Amorphology, Inc. and our work with bulk metallic glass was recently featured in an SAE Media Group article on The Distributed Extreme Environment Drive System (DEEDS) for lunar and deep space exploration. The article shares insights on, “What Is It? What Does it Do? How Does It Work”.
The Distributed Extreme Environment Drive System (DEEDS) is an advanced space-rated avionic and actuation control system that addresses a wide thermal range of operations for harsh environments. This new technology development, undertaken by Motiv Space Systems (Motiv), addresses some of the most stringent environmental requirements of lunar and deep space exploration. It will enable sustained operations for critical systems like lunar rovers, robotics, cranes, offload equipment, ISRU processing equipment, and cargo manipulation systems. DEEDS was funded under NASA’s SBIR ‘Moon to Mars’ Sequential Program and builds on previously established cryogenic operating avionic SBIR-funded technologies that have been successfully commercialized for orbital and lunar lander systems.
SYSTEM CAPABILITIES
DEEDS is made up of a highly capable avionic motion control system that is integrated with a modular mechanical drive system. A first of its kind, Motiv is driving technology maturation through a test and qualification program that will validate a scalable architecture benefitting any of the primary developers of lunar exploration equipment that needs to operate well beyond the typical single lunar cycle mission. DEEDS is intended to show operational thermal cycling lifetimes of greater than five years and become critically infused technology for Artemis and other deep space missions.

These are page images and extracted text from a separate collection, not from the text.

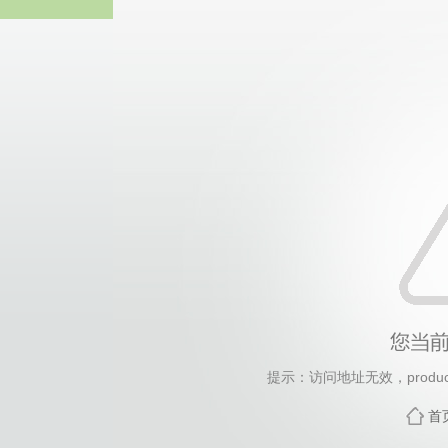
yl6809
提示：访问地址无效，products
首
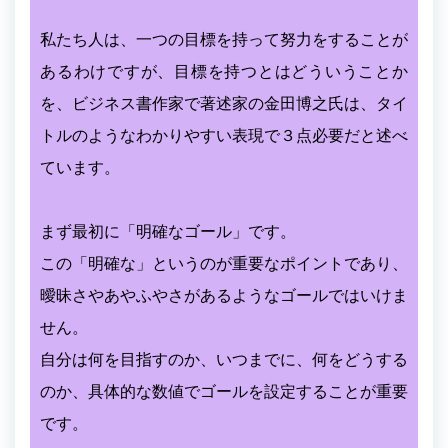
私たち人は、一つの目標を持って努力をすることが
あるわけですが、目標を持つとはどういうことか
を、ビジネス書作家で著述家の金田博之氏は、タイ
トルのようなわかりやすい表現で３点必要だと述べ
ています。
まず最初に「明確なゴール」です。
この「明確な」というのが重要なポイントであり、
曖昧さやあやふやさがあるようなゴールではいけま
せん。
自分は何を目指すのか、いつまでに、何をどうする
のか、具体的な数値でゴールを設定することが重要
です。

DEEDS’ avionics leverage decades of prior JPL/NASA/Industry research dedicated to identifying components that operate at -180°C and tolerate 125°C. Specific families of electronic components demonstrate normal functionality at cryogenic temperatures and allow for integrated systems to meet the functional needs of operating in Permanently Shadowed Regions (PSRs), Mars polar sites, or deep space ocean worlds such as Europa or Enceladus without the reliance upon survival heating. This “built-in resilience” yields savings in power and mass attributed to thermal management systems. Motiv has taken the approach of design for the environment to the extremes by qualifying hardware to sustain and operate through these harsh environments at the core technology level. The design objectives also include utilizing 100 krad components throughout.

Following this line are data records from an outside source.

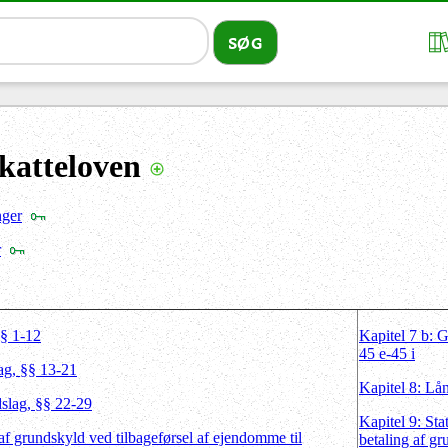
katteloven
nger
r
§§ 1-12
Kapitel 7 b: 
45 e-45 i
ag, §§ 13-21
Kapitel 8: Lå
dslag, §§ 22-29
Kapitel 9: Sta
af grundskyld ved tilbageførsel af ejendomme til
betaling af g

The capabilities of the DEEDS controller section are significant, with a 28V-120V wide operating input bus voltage range. These voltages span typical spacecraft operational ranges for both robotic and human exploration critical systems. Total current production reaches up to 20A and approaches 2.5 kW of output power. Dual brake controls exist for either power-off systems, which require pull-in capabilities for operation, or power-on brakes used to energize restraint systems when utilized in systems that require active braking, such as human-driven rovers. The controller is also outfitted with dual resolver sensing for fine resolution when operations dictate fine positioning or velocity controls. Finally, the controller supports a variety of commutation schemes as required by the operation serviced.

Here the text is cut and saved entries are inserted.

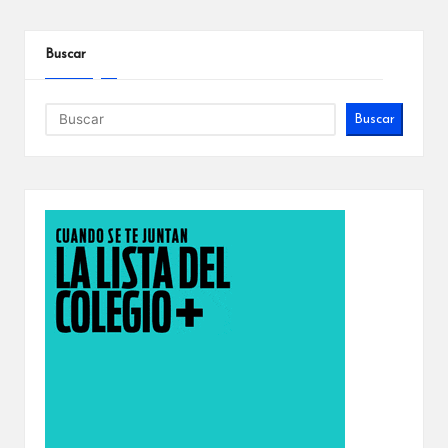
Buscar
Buscar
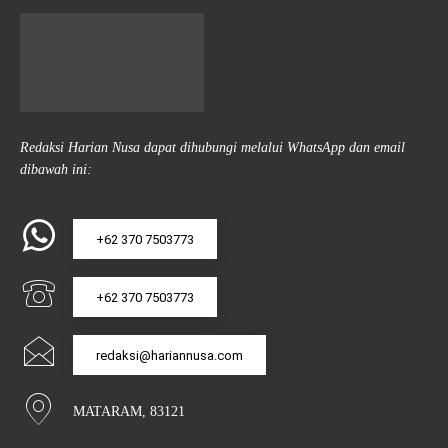
Redaksi Harian Nusa dapat dihubungi melalui WhatsApp dan email
dibawah ini:
+62 370 7503773
+62 370 7503773
redaksi@hariannusa.com
MATARAM, 83121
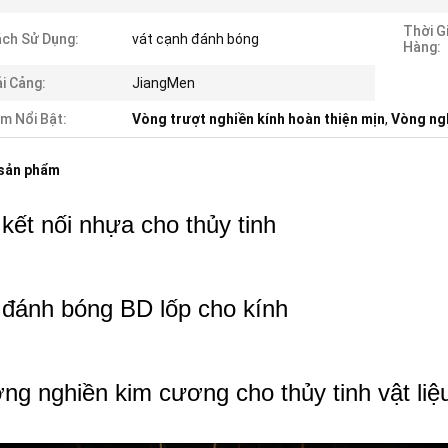
Thời G
ch Sử Dụng:
vát cạnh đánh bóng
Hàng:
i Cảng:
JiangMen
m Nổi Bật:
Vòng trượt nghiền kính hoàn thiện mịn
,
Vòng ngh
 sản phẩm
kết nối nhựa cho thủy tinh
 đánh bóng BD lốp cho kính
ng nghiền kim cương cho thủy tinh vật liệ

Operational modes include a closed-loop control schema for velocity and position control. For specific torque control dominated operations, both current control and utilization of locally derived actuator torque sensing are available. The controller also supports motion profiling to execute various user-defined operations.
BULK METALLIC GLASS
In addition to the cryogenic avionic operations, Motiv is leveraging the emergence of Bulk Metallic Glass (BMG) in the construction of the geared torque production system. The actuation system is a scalable, modular component that allows for multiple stages of planetary gearing, a power-off brake (typical for robotic operations), a power-on brake (equivalent to the brake pedal in a vehicle), fine resolution output resolver sensing, and a cryogenic brushless DC motor. This can be adjusted to meet specific output torque production needs as required by varied user applications. Recent developments in BMG materials used in planetary gear systems have shown excellent wear properties with specific alloys. Not only does the material wear well with minimal galling, but gears have been operated cryogenically without the need for lubricants. Demonstrating long-life operations, down to -180°C, through dozens of deep thermal cycles, consistent with a lunar rover mission of 5+ years, is a game-changing achievement.
While configurable to a multitude of operational cases and configurations, the initial DEEDS specification was based upon a popular “corner case” promoted by NASA’s LTV definition. The LTV specification is desirous of a 500 kg rover with a 500 kg payload capacity, >10 kmph traverse, and capabilities for cornering and driving up and down inclines. The extrapolated requirements established the electrical and mechanical requirements for an LTV wheel system supported by the DEEDS architecture.